• **DATA**
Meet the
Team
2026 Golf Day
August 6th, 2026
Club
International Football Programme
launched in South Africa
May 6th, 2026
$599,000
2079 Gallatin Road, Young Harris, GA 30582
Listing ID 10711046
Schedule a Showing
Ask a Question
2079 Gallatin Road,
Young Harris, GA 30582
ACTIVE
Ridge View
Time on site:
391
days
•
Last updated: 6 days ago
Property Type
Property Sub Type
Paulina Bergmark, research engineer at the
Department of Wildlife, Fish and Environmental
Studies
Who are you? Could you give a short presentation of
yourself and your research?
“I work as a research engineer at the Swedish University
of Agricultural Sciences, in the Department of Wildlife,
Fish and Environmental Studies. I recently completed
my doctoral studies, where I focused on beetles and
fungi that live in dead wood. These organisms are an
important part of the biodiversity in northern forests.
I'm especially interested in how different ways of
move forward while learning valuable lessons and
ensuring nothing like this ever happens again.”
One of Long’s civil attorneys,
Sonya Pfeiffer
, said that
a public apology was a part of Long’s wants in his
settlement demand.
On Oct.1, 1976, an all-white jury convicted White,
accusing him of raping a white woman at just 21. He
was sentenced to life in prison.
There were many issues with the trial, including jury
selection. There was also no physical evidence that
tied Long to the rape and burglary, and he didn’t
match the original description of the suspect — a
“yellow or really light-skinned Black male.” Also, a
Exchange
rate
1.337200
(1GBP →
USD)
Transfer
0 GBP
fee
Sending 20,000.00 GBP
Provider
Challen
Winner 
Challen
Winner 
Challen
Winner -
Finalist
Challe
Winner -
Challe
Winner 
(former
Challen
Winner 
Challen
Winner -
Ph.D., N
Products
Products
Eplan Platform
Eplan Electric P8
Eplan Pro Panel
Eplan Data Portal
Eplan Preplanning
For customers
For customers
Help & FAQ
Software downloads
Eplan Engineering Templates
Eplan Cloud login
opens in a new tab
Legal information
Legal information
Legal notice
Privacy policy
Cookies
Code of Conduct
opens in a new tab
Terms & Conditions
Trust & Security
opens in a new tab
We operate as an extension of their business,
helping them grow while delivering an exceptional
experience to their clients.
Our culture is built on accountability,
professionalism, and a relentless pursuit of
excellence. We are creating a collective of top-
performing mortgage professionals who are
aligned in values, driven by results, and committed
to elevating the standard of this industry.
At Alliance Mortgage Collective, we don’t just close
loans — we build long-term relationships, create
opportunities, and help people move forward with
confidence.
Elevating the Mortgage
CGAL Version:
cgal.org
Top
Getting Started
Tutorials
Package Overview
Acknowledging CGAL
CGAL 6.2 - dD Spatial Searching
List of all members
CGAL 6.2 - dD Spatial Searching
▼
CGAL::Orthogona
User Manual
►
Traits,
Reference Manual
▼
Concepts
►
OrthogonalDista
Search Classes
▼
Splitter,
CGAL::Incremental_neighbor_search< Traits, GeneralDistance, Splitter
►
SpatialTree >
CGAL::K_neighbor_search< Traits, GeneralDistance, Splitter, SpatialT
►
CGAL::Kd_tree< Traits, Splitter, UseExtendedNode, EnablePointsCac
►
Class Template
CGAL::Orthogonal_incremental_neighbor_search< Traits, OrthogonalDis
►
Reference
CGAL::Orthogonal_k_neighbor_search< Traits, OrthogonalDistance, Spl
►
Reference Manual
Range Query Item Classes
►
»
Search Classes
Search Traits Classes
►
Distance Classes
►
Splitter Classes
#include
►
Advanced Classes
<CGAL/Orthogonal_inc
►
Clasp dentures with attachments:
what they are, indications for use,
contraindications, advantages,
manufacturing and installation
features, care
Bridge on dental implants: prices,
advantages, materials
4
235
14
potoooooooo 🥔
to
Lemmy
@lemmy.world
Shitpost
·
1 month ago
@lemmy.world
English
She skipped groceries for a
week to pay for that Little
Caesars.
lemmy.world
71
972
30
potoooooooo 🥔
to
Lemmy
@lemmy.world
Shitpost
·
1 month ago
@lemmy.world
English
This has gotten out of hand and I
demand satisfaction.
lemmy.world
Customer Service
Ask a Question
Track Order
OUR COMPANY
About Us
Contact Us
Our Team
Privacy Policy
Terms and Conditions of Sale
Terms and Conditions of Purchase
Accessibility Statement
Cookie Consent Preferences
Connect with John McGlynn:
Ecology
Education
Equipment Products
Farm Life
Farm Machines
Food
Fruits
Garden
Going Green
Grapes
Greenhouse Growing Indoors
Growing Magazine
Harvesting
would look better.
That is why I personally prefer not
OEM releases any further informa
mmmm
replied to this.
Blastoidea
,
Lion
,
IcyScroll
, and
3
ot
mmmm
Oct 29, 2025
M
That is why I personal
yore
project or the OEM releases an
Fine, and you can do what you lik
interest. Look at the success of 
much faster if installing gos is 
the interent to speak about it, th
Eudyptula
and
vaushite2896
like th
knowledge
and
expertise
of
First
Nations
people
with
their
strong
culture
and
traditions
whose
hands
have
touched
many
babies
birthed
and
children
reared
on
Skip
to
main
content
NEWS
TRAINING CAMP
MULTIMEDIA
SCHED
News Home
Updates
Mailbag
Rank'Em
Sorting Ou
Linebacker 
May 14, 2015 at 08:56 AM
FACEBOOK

• **WHAT NEEDS TO BE DONE**
Transcribe every line of text in the items above word for word, keeping each line break where it falls.

• **OUTPUT**
Meet the
Team
2026 Golf Day
August 6th, 2026
Club
International Football Programme
launched in South Africa
May 6th, 2026
$599,000
2079 Gallatin Road, Young Harris, GA 30582
Listing ID 10711046
Schedule a Showing
Ask a Question
2079 Gallatin Road,
Young Harris, GA 30582
ACTIVE
Ridge View
Time on site:
391
days
•
Last updated: 6 days ago
Property Type
Property Sub Type
Paulina Bergmark, research engineer at the
Department of Wildlife, Fish and Environmental
Studies
Who are you? Could you give a short presentation of
yourself and your research?
“I work as a research engineer at the Swedish University
of Agricultural Sciences, in the Department of Wildlife,
Fish and Environmental Studies. I recently completed
my doctoral studies, where I focused on beetles and
fungi that live in dead wood. These organisms are an
important part of the biodiversity in northern forests.
I'm especially interested in how different ways of
move forward while learning valuable lessons and
ensuring nothing like this ever happens again.”
One of Long’s civil attorneys,
Sonya Pfeiffer
, said that
a public apology was a part of Long’s wants in his
settlement demand.
On Oct.1, 1976, an all-white jury convicted White,
accusing him of raping a white woman at just 21. He
was sentenced to life in prison.
There were many issues with the trial, including jury
selection. There was also no physical evidence that
tied Long to the rape and burglary, and he didn’t
match the original description of the suspect — a
“yellow or really light-skinned Black male.” Also, a
Exchange
rate
1.337200
(1GBP →
USD)
Transfer
0 GBP
fee
Sending 20,000.00 GBP
Provider
Challen
Winner 
Challen
Winner 
Challen
Winner -
Finalist
Challe
Winner -
Challe
Winner 
(former
Challen
Winner 
Challen
Winner -
Ph.D., N
Products
Products
Eplan Platform
Eplan Electric P8
Eplan Pro Panel
Eplan Data Portal
Eplan Preplanning
For customers
For customers
Help & FAQ
Software downloads
Eplan Engineering Templates
Eplan Cloud login
opens in a new tab
Legal information
Legal information
Legal notice
Privacy policy
Cookies
Code of Conduct
opens in a new tab
Terms & Conditions
Trust & Security
opens in a new tab
We operate as an extension of their business,
helping them grow while delivering an exceptional
experience to their clients.
Our culture is built on accountability,
professionalism, and a relentless pursuit of
excellence. We are creating a collective of top-
performing mortgage professionals who are
aligned in values, driven by results, and committed
to elevating the standard of this industry.
At Alliance Mortgage Collective, we don’t just close
loans — we build long-term relationships, create
opportunities, and help people move forward with
confidence.
Elevating the Mortgage
CGAL Version:
cgal.org
Top
Getting Started
Tutorials
Package Overview
Acknowledging CGAL
CGAL 6.2 - dD Spatial Searching
List of all members
CGAL 6.2 - dD Spatial Searching
▼
CGAL::Orthogona
User Manual
►
Traits,
Reference Manual
▼
Concepts
►
OrthogonalDista
Search Classes
▼
Splitter,
CGAL::Incremental_neighbor_search< Traits, GeneralDistance, Splitter
►
SpatialTree >
CGAL::K_neighbor_search< Traits, GeneralDistance, Splitter, SpatialT
►
CGAL::Kd_tree< Traits, Splitter, UseExtendedNode, EnablePointsCac
►
Class Template
CGAL::Orthogonal_incremental_neighbor_search< Traits, OrthogonalDis
►
Reference
CGAL::Orthogonal_k_neighbor_search< Traits, OrthogonalDistance, Spl
►
Reference Manual
Range Query Item Classes
►
»
Search Classes
Search Traits Classes
►
Distance Classes
►
Splitter Classes
#include
►
Advanced Classes
<CGAL/Orthogonal_inc
►
Clasp dentures with attachments:
what they are, indications for use,
contraindications, advantages,
manufacturing and installation
features, care
Bridge on dental implants: prices,
advantages, materials
4
235
14
potoooooooo 🥔
to
Lemmy
@lemmy.world
Shitpost
·
1 month ago
@lemmy.world
English
She skipped groceries for a
week to pay for that Little
Caesars.
lemmy.world
71
972
30
potoooooooo 🥔
to
Lemmy
@lemmy.world
Shitpost
·
1 month ago
@lemmy.world
English
This has gotten out of hand and I
demand satisfaction.
lemmy.world
Customer Service
Ask a Question
Track Order
OUR COMPANY
About Us
Contact Us
Our Team
Privacy Policy
Terms and Conditions of Sale
Terms and Conditions of Purchase
Accessibility Statement
Cookie Consent Preferences
Connect with John McGlynn:
Ecology
Education
Equipment Products
Farm Life
Farm Machines
Food
Fruits
Garden
Going Green
Grapes
Greenhouse Growing Indoors
Growing Magazine
Harvesting
would look better.
That is why I personally prefer not
OEM releases any further informa
mmmm
replied to this.
Blastoidea
,
Lion
,
IcyScroll
, and
3
ot
mmmm
Oct 29, 2025
M
That is why I personal
yore
project or the OEM releases an
Fine, and you can do what you lik
interest. Look at the success of 
much faster if installing gos is 
the interent to speak about it, th
Eudyptula
and
vaushite2896
like th
knowledge
and
expertise
of
First
Nations
people
with
their
strong
culture
and
traditions
whose
hands
have
touched
many
babies
birthed
and
children
reared
on
Skip
to
main
content
NEWS
TRAINING CAMP
MULTIMEDIA
SCHED
News Home
Updates
Mailbag
Rank'Em
Sorting Ou
Linebacker 
May 14, 2015 at 08:56 AM
FACEBOOK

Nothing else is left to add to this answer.